J'ai commencé à me débattre durement.
« Lâche-moi ! » J'ai crié, « Espèce de salaud ! »
Il a reniflé comme si j'avais touché sa blessure.
Mais Chris n'a pas lâché le bras qu'il tenait fermement. Au contraire, il a serré plus fort.
J'avais peur qu'il se blesse et j'ai fini par arrêter de résister.
Il s'est collé à mon visage, ses yeux remplis d'extase : « Chris, tu tiens encore à moi, n'est-ce pas ? »
« Tu te fais des films. » Je l'ai frappé : « Ma faiblesse, c'est que j'ai bon cœur. Même les chatons et les chiots, j'arrive pas à les blesser, alors toi, t'es une personne. »
Chris ne s'est pas laissé influencer par moi. Ses baisers ont plu sur mon visage. Puis je l'ai entendu soupirer et dire : « Tu me manques. »
Cette phrase n'a pas créé la moindre émotion dans mon cœur, au contraire, il y avait de la colère.
Je l'ai repoussé de toutes mes forces et j'ai crié à voix basse : « Chris, combien de fois je dois te le dire ? C'est fini entre nous ! Je ne t'aime plus, tu peux t'éloigner de moi ? »
Ensuite, j'ai arrêté de le regarder, je me suis retournée et j'ai ouvert la porte de la chambre à côté de moi.
Après avoir verrouillé la porte, je me suis assise par terre et j'ai commencé à pleurer silencieusement.

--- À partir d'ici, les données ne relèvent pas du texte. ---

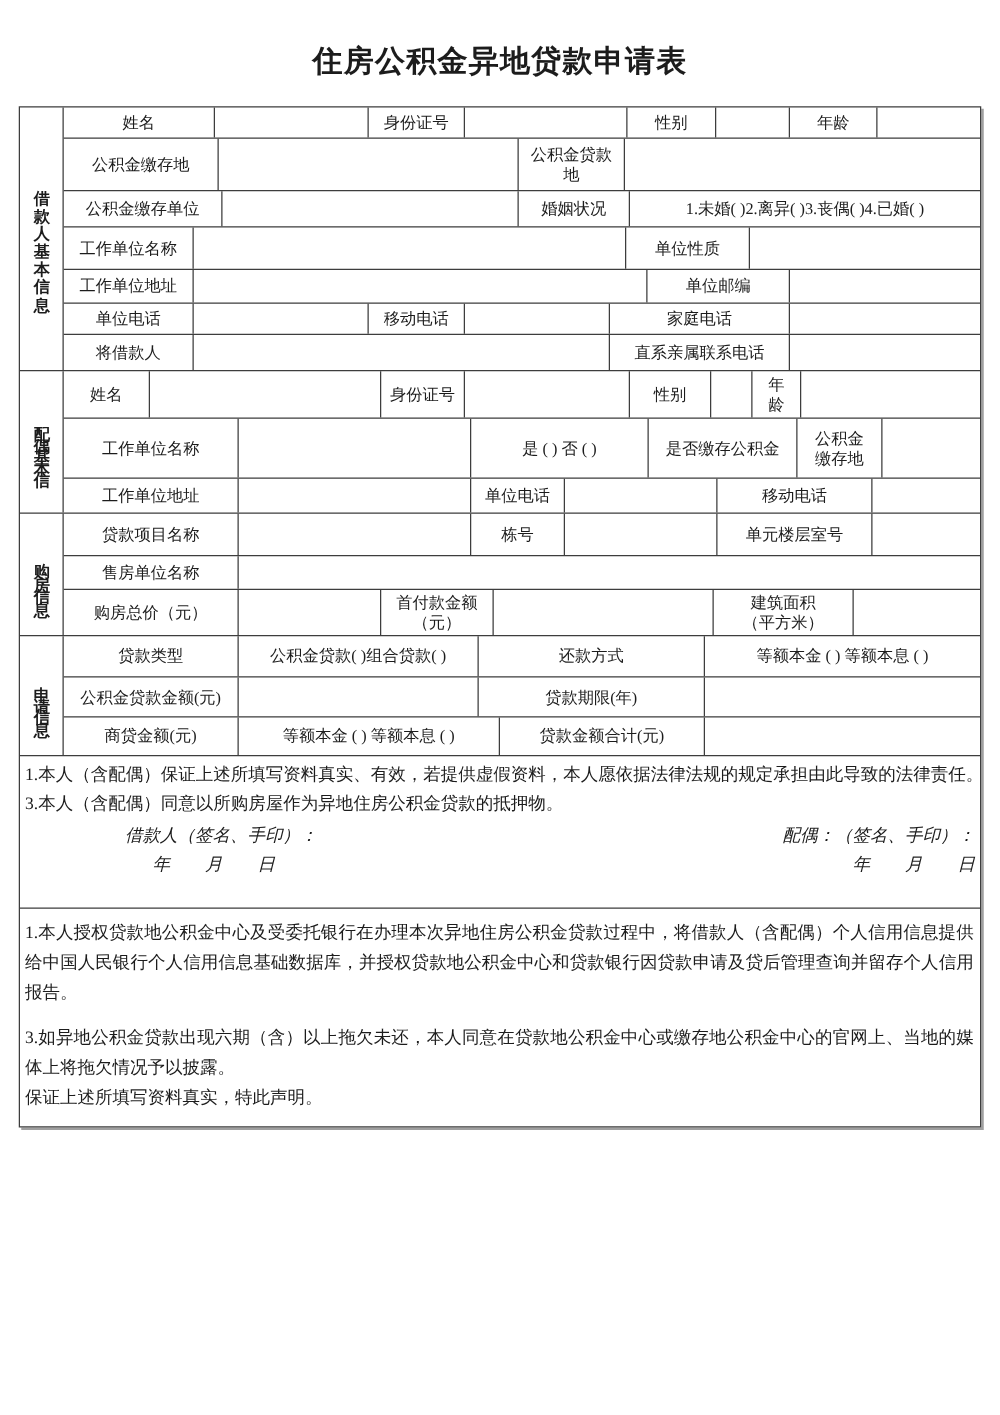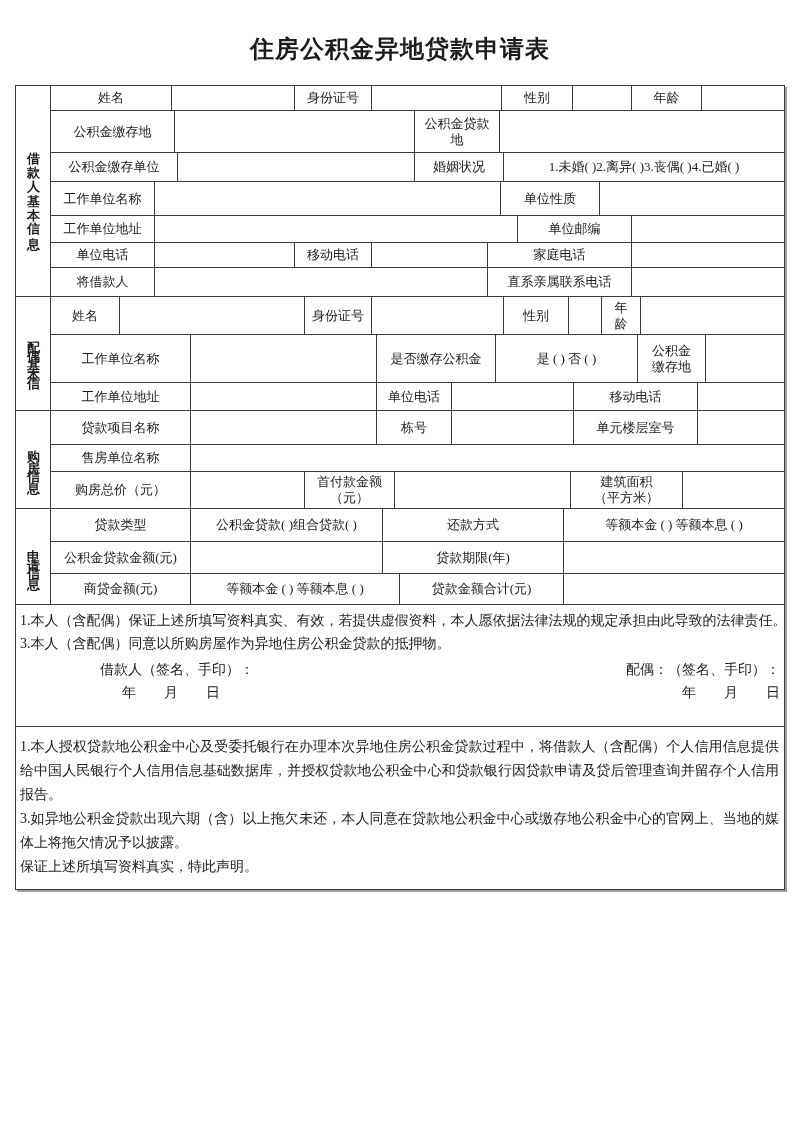"是否缴存公积金" div.c { order: before "是 ( ) 否 (" -> after "是 ( ) 否 (" }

Chris a dit qu'il lui manquait, mais au début, il a renoncé à essayer d'obtenir mon pardon. Il a choisi de nous renvoyer pour de l'argent. C'est tellement ridicule !
Peut-être qu'il pense encore qu'il nous protège.
Cependant, ça peut être. . . . . . . . . .
Mes larmes coulaient comme des perles brisées. Si on écoute Zheng Zehui, Chris a appris plus tard que j'étais malade !
Ça, ça me laisse perplexe !
Parce que le temps est si précieux pour moi, et je ne vois pas combien je veux que Petit John et moi restions.
Après avoir pleuré pendant longtemps, je me suis frotté les jambes presque engourdies et je me suis levée, j'ai tâtonné jusqu'au lit et j'ai allumé la lampe de bureau sur la table de chevet.
La scène dans la chambre m'a presque fait oublier de respirer pendant un moment, et j'ai été choquée.